[[ MATERIAL PROVIDED open ]]

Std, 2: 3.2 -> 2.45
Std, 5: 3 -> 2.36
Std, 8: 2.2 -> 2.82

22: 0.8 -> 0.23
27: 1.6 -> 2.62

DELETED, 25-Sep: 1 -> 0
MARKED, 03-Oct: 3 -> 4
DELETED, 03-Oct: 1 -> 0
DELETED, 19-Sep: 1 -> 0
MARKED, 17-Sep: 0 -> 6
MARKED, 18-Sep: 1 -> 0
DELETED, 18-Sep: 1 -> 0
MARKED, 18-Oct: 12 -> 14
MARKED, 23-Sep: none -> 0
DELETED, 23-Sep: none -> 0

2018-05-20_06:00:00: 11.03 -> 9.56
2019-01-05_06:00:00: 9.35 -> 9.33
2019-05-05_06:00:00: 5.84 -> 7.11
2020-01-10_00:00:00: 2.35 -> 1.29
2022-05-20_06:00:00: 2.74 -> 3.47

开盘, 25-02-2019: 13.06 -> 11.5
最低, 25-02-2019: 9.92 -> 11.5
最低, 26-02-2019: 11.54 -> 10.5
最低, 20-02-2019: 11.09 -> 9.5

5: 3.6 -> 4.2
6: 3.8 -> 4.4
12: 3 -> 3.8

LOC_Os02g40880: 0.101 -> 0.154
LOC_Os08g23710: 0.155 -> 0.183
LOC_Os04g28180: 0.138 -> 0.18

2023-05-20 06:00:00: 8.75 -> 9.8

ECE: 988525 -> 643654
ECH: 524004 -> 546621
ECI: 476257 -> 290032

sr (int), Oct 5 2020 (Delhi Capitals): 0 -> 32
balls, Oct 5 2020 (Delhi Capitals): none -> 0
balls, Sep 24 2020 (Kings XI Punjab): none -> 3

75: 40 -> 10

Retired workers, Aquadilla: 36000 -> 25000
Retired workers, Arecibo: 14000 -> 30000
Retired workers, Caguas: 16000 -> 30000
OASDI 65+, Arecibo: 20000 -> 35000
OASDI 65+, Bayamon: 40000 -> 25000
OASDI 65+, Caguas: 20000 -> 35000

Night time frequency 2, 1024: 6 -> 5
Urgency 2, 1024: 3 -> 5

[[ MATERIAL PROVIDED closed ]]

# [YOUR ASSIGNMENT]
Your task is to write out, exactly, the line that holds "Retired workers, Aquadilla: 36000 -> 25000" and every line after it until the records end.

# [REPLY]
Retired workers, Aquadilla: 36000 -> 25000
Retired workers, Arecibo: 14000 -> 30000
Retired workers, Caguas: 16000 -> 30000
OASDI 65+, Arecibo: 20000 -> 35000
OASDI 65+, Bayamon: 40000 -> 25000
OASDI 65+, Caguas: 20000 -> 35000

Night time frequency 2, 1024: 6 -> 5
Urgency 2, 1024: 3 -> 5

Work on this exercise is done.